E ele não ficou confinado à cidade. Os pesquisadores descobriram que a capital do Congo belga era, nos anos 1920, uma das cidades mais conectadas da África. Aproveitando-se de uma extensa rede ferroviária usada por centenas de milhares de pessoas anualmente, o vírus se espalhou para cidades distantes até 1.500 km em apenas 20 anos.
Até que o começo dos anos 1960 trouxe uma nova mudança. O Congo belga ficou independente e se tornou uma atraente fonte de empregos para francófonos de todo o mundo, incluindo o Haiti. Quando esses jovens haitianos voltaram alguns anos depois, levaram com eles uma forma particular do HIV-1 grupo M, chamada “subtipo B”, para o outro lado do Atlântico.
Ele chegou aos Estados Unidos nos anos 1970, justamente quando a revolução sexual e as atitudes homofóbicas levavam à formação de grandes concentrações de homens gays em cidades cosmopolitas como Nova York e San Francisco. Novamente, o HIV se aproveitou da situação sociopolítica para se espalhar rapidamente pelos Estados Unidos e pela Europa.

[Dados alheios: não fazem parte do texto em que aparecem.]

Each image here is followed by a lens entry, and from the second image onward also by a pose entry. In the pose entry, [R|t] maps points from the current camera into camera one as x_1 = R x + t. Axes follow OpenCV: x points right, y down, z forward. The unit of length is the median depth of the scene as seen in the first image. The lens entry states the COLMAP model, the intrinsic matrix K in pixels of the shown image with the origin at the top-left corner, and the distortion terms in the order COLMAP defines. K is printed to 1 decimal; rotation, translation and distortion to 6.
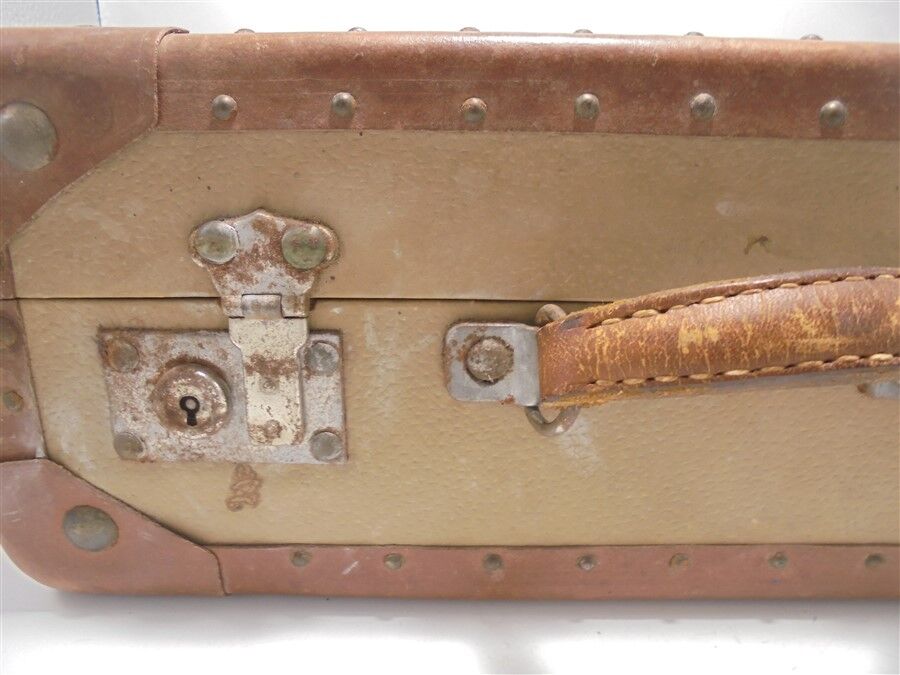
lens RADIAL K [[689.6, 0, 471.5], [0, 689.6, 340.1], [0, 0, 1]] dist [-0.080016, 0.045508]
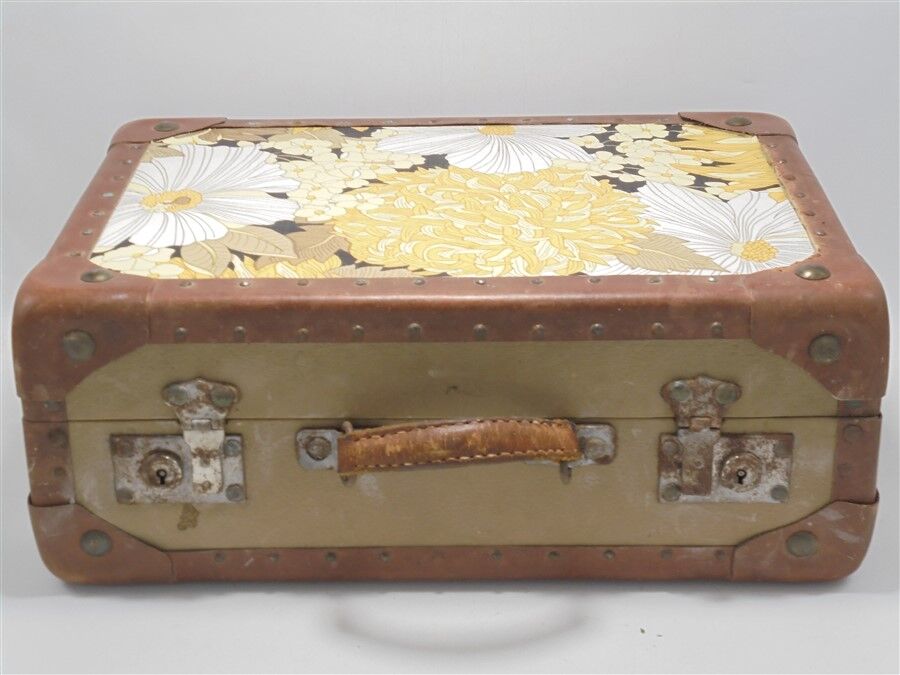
lens RADIAL K [[1687.4, 0, 478.5], [0, 1687.4, 350.8], [0, 0, 1]] dist [0.142683, 0.000000]
pose [[0.999615, -0.015468, -0.023027, 0.586419], [0.017702, 0.994810, 0.100196, -0.710278], [0.021358, -0.100565, 0.994701, -3.681253]]
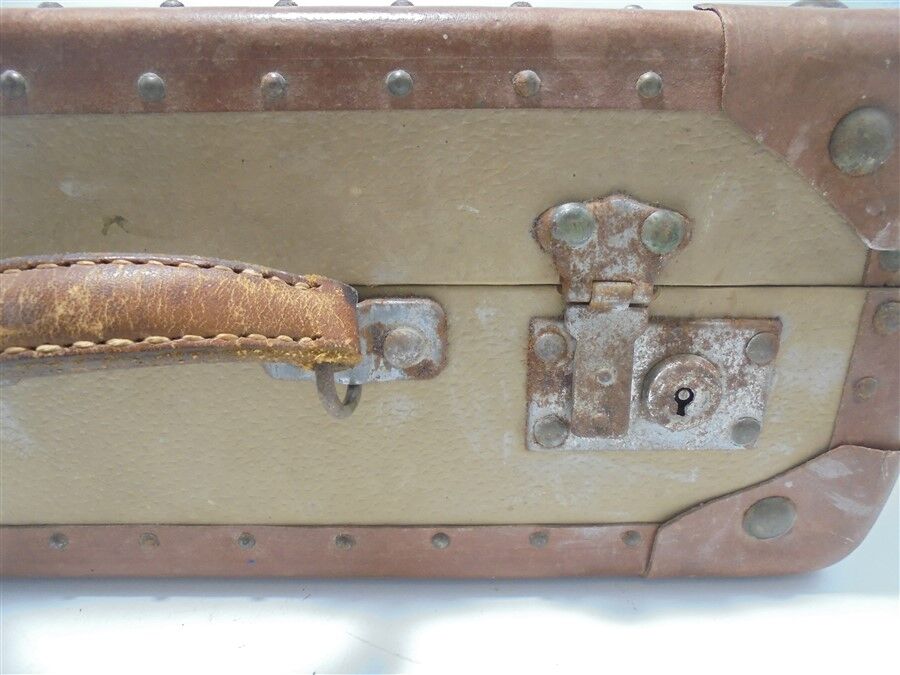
lens RADIAL K [[689.6, 0, 470.1], [0, 689.6, 343.5], [0, 0, 1]] dist [-0.080016, 0.045508]
pose [[0.999678, -0.013082, 0.021759, 0.870900], [0.011658, 0.997861, 0.064329, -0.026671], [-0.022554, -0.064054, 0.997692, 0.015334]]
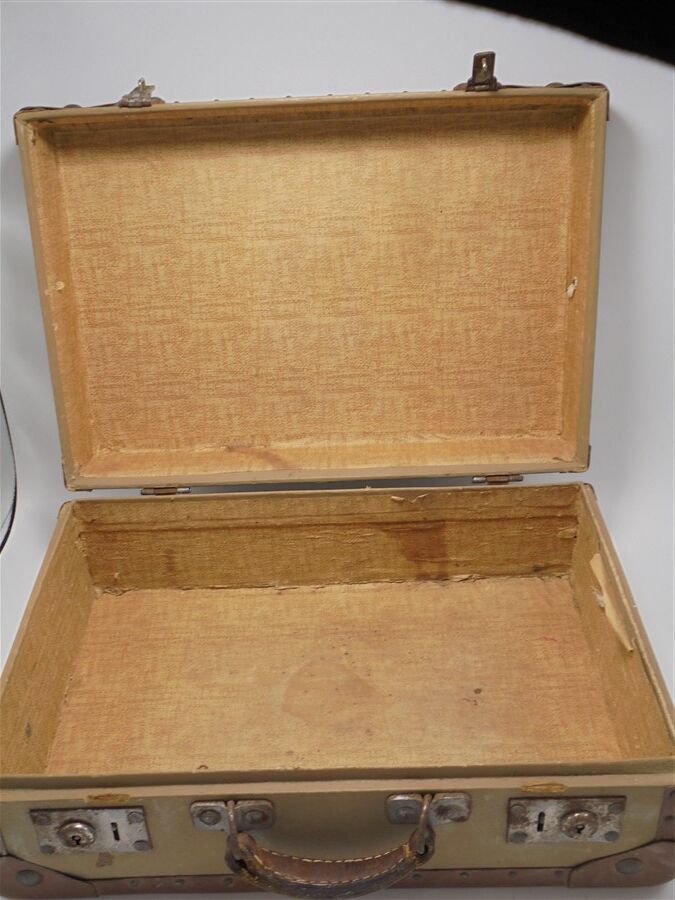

“Não há razão para acreditar que outros subtipos do vírus não se espalhariam tão rapidamente quanto o subtipo B, diante de circunstâncias semelhantes”, afirma Faria.
Mas a história da disseminação do HIV ainda não acabou.
Em 2015, houve um surto de infecções no Estado americano de Indiana, associado com uso de drogas injetáveis.
O Centro para Controle e Prevenção de Doenças dos Estados Unidos vem analisando sequências do genoma do HIV e dados sobre o lugar e o momento da infecção, segundo o pesquisador Yonatan Grad, da Escola de Saúde Pública da Universidade Harvard, em Boston.
A experiência mostra como o estudo de doenças como o HIV sob o prisma da sociedade humana podem ajudar no seu controle. “Esses dados ajudam a entender a extensão do surto e ajudarão a entender quando as intervenções de saúde pública funcionaram”, conclui Grad.